Calculate the image distance for an object of height $12mm$ at a distance of $0.20m$ from a concave lens of focal length $0.30m$, and state the nature and size of the image.

Answer 1

Hint: A concave lens is a diverging lens, which means that it spreads out light rays that get refracted through it. The image distance of an object is the distance between the object and its image. To solve the given problem, write down the provided physical quantities and then apply the lens formula to find the required correct answer.

Formula used:
${\displaystyle \frac{1}{f}}={\displaystyle \frac{1}{u}}+{\displaystyle \frac{1}{v}}$

Complete step-by-step answer:
From the question we get to know that $u=-0.20m$ and $f=0.30m$; where $u$ is object distance and $f$ is focal length.
Using lens formula, we can get the image distance $v$,
${\displaystyle \frac{1}{v}}-{\displaystyle \frac{1}{u}}={\displaystyle \frac{1}{f}}$
$\Rightarrow {\displaystyle \frac{1}{v}}={\displaystyle \frac{1}{f}}+{\displaystyle \frac{1}{u}}$
$\Rightarrow {\displaystyle \frac{1}{v}}={\displaystyle \frac{1}{(0.30)}}-{\displaystyle \frac{1}{(-0.20)}}$ $=10\times ({\displaystyle \frac{1}{3}}-{\displaystyle \frac{1}{2}})={\displaystyle \frac{-1}{0.60}}$
We get, $v=-0.60m$
Now to find the height of the image first we need to find the magnification.
Magnification, $m={\displaystyle \frac{v}{u}}={\displaystyle \frac{-0.60}{-0.20}}=3$
So, height of the image, $h_i=3\times h_0=36mm$
Since, an image is formed on the same side of the concave lens.
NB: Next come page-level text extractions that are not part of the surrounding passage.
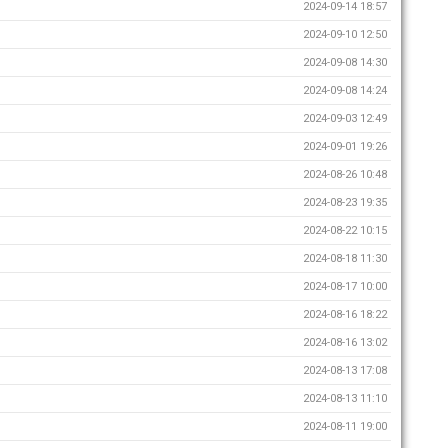
2024-09-14 18:57
2024-09-10 12:50
2024-09-08 14:30
2024-09-08 14:24
2024-09-03 12:49
2024-09-01 19:26
2024-08-26 10:48
2024-08-23 19:35
2024-08-22 10:15
2024-08-18 11:30
2024-08-17 10:00
2024-08-16 18:22
2024-08-16 13:02
2024-08-13 17:08
2024-08-13 11:10
2024-08-11 19:00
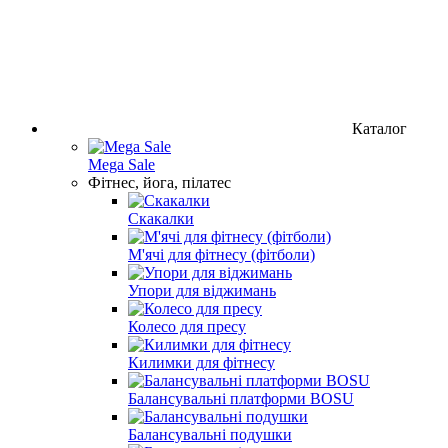
Каталог
Mega Sale
Фітнес, йога, пілатес
Скакалки
М'ячі для фітнесу (фітболи)
Упори для віджимань
Колесо для пресу
Килимки для фітнесу
Балансувальні платформи BOSU
Балансувальні подушки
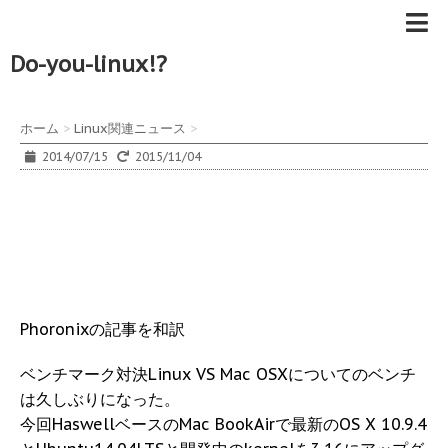
Do-you-linux!?
ホーム
>
Linux関連ニュース
>
2014/07/15
2015/11/04
Phoronixの記事を和訳
ベンチマーク対決Linux VS Mac OSXについてのベンチ
は久しぶりになった。
今回HaswellベースのMac BookAirで最新のOS X 10.9.4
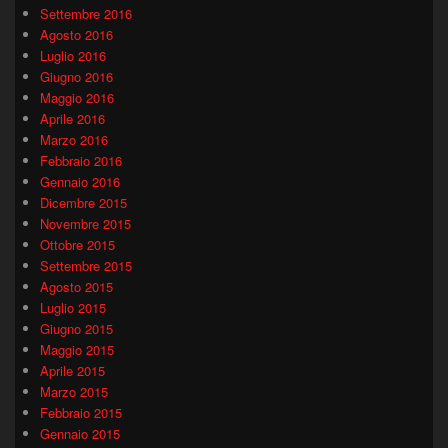
Settembre 2016
Agosto 2016
Luglio 2016
Giugno 2016
Maggio 2016
Aprile 2016
Marzo 2016
Febbraio 2016
Gennaio 2016
Dicembre 2015
Novembre 2015
Ottobre 2015
Settembre 2015
Agosto 2015
Luglio 2015
Giugno 2015
Maggio 2015
Aprile 2015
Marzo 2015
Febbraio 2015
Gennaio 2015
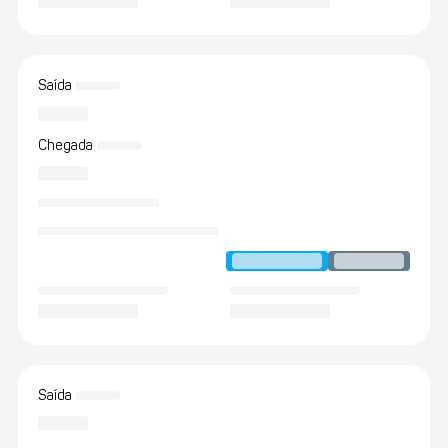
Saída
Chegada
Saída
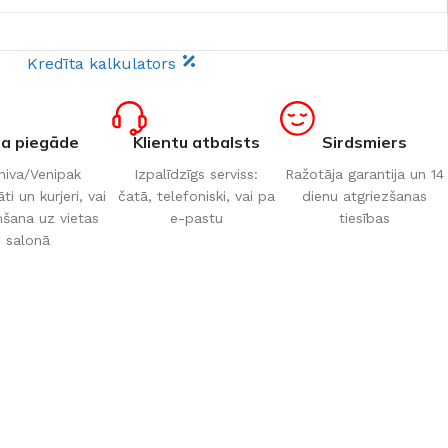
Kredīta kalkulators
ta piegāde
Klientu atbalsts
Sirdsmiers
iva/Venipak
Izpalīdzīgs serviss:
Ražotāja garantija un 14
i un kurjeri, vai
čatā, telefoniski, vai pa
dienu atgriezšanas
šana uz vietas
e-pastu
tiesības
salonā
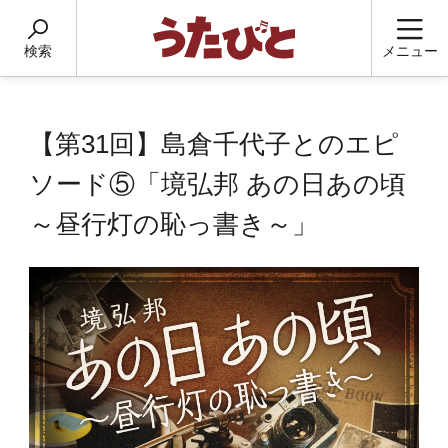
検索
メニュー
【第31回】島倉千代子とのエピ
ソード⑤「境弘邦 あの日あの頃
～昼行灯の恥っ書き～」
Thus, the image formed will be a virtual image and the magnification is positive so it is erect.
Hence, the image distance for the image is, $v=-0.60m$, height of the image is $h_i=36mm$ and the nature of the image is virtual, erect and magnified.

Additional Information:
According to Cartesian sign convention:
1) All distances are measured from the optical centre of the lens.
2) Distances measured in the direction opposite to the direction of incident light are considered negative.
3) Height measured upwards and perpendicular to the principal axis are considered positive.
4) Height measured downwards and perpendicular to the principal axis are considered negative.

Note: According to Cartesian sign convention, we took the object distance $(u)$ negative because the object is placed to the left of the lens. This sign convention is very crucial to be followed for solving every optics numerical, because otherwise it would result in wrong answers if not applied correctly.